:: Provided passage ::
BEGIN
As shown in Figure 15.7, this solution can be modeled with the N-way-active redundancy model since to the outside user and therefore to the AMF as well it looks like that all the DBMS server instances are providing same service. The difference compared to true N-way-active redundancy model is that if all DBMS servers of the same partition group suddenly go out-of-service—which of course should be an extremely rare occasion—then the DBMS cannot function anymore since the full DBMS content is not reachable anymore. This case needs to be escalated, for example, by the proxy component. It becomes aware of the situation using the proprietary interface of DBMS and reports to the AMF the error with the appropriate recovery recommendation.

Figure 15.7 Class 3 share-nothing DBMS integration example.

15.7

Although this integration example results in a light integration with AMF (due to the built-in HA capabilities of the DBMS) there are still benefits of performing it, and they are related to software management. It allows a smoother execution of software upgrades using the SMF since SMF interacts with AMF during upgrade to handle workload switchovers and to impose the least possible service impact.

15.4.2 Manageability Integration

In this section we present the approaches that can be used to integrate the system management aspects of legacy software with the SA Forum middleware. According to our definition of the manageability-integration we need to use for configuration management the IMM, for fault management the NTF, and for software management the SMF.

15.4.2.1 Configuration Management Using IMM

The process of integration of legacy software with IMM consists of the tasks of identifying the dynamic configuration space, designing the application's information model and encoding it, and implementing the Object Implementer (OI) interface of IMM, that is, the code which handles the validation of configuration changes as well as propagating them toward the legacy software.

Dynamic Configuration Space

In this step we need to identify those properties within the configuration of the legacy application that need to be configurable at runtime. These belong to the dynamic configuration space and need to be exposed as writable properties in IMM.

Other properties of the legacy application that are configured only at the installation time do not belong to the dynamic configuration space; they do not need to be exposed via IMM. (If desirable these can be represented as read-only properties.)

Identifying the dynamic configuration space is usually challenging for new (i.e., greenfield) applications, but it is quite trivial for legacy application since they already provide some configuration properties through some configuration framework. Whatever schema the legacy software uses to describe its configuration model, it normally contains sufficient information to understand the dynamic configuration space of the application and to derive model compliant to the SA Forum information model.

Designing the Information Model

After identifying the dynamic configuration space the next step is to design an information model, which reflects this configuration space. For this we need to identify the different relationships between the different configuration properties of the system we selected in the previous step.

In IMM terms this means that we need to map the properties as configuration attributes, group them into classes, and define relationship between those classes to create an information model. As discussed in Chapters 4 and 8, in the IMM meta-model there are no specific modeling concepts to specify the relationship among classes, except parent-child relatinonship, and this task is left to the OIs. They need to enforce all the needed constraints.

To document these relations among the different model elements it is advisable to use a high-level modeling language capable of describing the application's information model and the related constraints. The SA Forum itself uses UML (Unified Modeling Language) to describe the information model of AMF and other services that can be used as examples.
END
:: Extracted material ::
BEGIN
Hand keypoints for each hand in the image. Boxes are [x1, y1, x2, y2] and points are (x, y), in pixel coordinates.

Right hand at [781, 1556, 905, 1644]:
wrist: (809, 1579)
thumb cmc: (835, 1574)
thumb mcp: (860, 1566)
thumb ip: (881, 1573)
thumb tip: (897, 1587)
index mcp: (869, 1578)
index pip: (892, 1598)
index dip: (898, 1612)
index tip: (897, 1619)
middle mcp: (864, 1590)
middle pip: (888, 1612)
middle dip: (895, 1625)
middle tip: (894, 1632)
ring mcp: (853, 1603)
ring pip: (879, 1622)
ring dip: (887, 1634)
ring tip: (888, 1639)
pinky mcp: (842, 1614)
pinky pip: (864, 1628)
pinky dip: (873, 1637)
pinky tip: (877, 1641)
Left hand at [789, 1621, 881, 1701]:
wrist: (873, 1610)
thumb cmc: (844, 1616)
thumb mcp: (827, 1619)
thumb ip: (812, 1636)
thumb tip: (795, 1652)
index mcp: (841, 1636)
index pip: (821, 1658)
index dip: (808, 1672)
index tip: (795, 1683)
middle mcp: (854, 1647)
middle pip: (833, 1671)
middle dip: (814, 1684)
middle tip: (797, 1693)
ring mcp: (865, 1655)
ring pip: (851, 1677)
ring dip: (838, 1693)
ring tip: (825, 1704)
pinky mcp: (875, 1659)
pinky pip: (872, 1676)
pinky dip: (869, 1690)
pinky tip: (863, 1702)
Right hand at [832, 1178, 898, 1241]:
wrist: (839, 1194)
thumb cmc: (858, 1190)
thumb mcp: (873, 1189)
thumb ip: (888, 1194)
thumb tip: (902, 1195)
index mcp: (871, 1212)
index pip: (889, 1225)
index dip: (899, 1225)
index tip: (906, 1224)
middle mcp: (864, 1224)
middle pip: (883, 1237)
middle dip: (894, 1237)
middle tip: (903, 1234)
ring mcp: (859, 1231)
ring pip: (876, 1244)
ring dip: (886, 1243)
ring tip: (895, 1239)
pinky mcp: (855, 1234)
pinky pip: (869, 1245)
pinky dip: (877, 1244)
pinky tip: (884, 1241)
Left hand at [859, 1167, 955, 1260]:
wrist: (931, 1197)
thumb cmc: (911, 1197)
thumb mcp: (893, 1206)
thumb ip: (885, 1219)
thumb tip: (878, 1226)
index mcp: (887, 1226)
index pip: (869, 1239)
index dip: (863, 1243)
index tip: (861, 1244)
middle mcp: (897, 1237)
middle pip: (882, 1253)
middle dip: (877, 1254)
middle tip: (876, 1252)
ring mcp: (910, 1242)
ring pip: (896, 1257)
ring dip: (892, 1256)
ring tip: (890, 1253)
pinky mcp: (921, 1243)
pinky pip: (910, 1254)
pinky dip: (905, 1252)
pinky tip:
END
:: Brief ::
Can you reproduce the part of the legacy-integration text starting with "As shown in" and going on through "DBMS integration example."?

:: Written answer ::
As shown in Figure 15.7, this solution can be modeled with the N-way-active redundancy model since to the outside user and therefore to the AMF as well it looks like that all the DBMS server instances are providing same service. The difference compared to true N-way-active redundancy model is that if all DBMS servers of the same partition group suddenly go out-of-service—which of course should be an extremely rare occasion—then the DBMS cannot function anymore since the full DBMS content is not reachable anymore. This case needs to be escalated, for example, by the proxy component. It becomes aware of the situation using the proprietary interface of DBMS and reports to the AMF the error with the appropriate recovery recommendation.

Figure 15.7 Class 3 share-nothing DBMS integration example.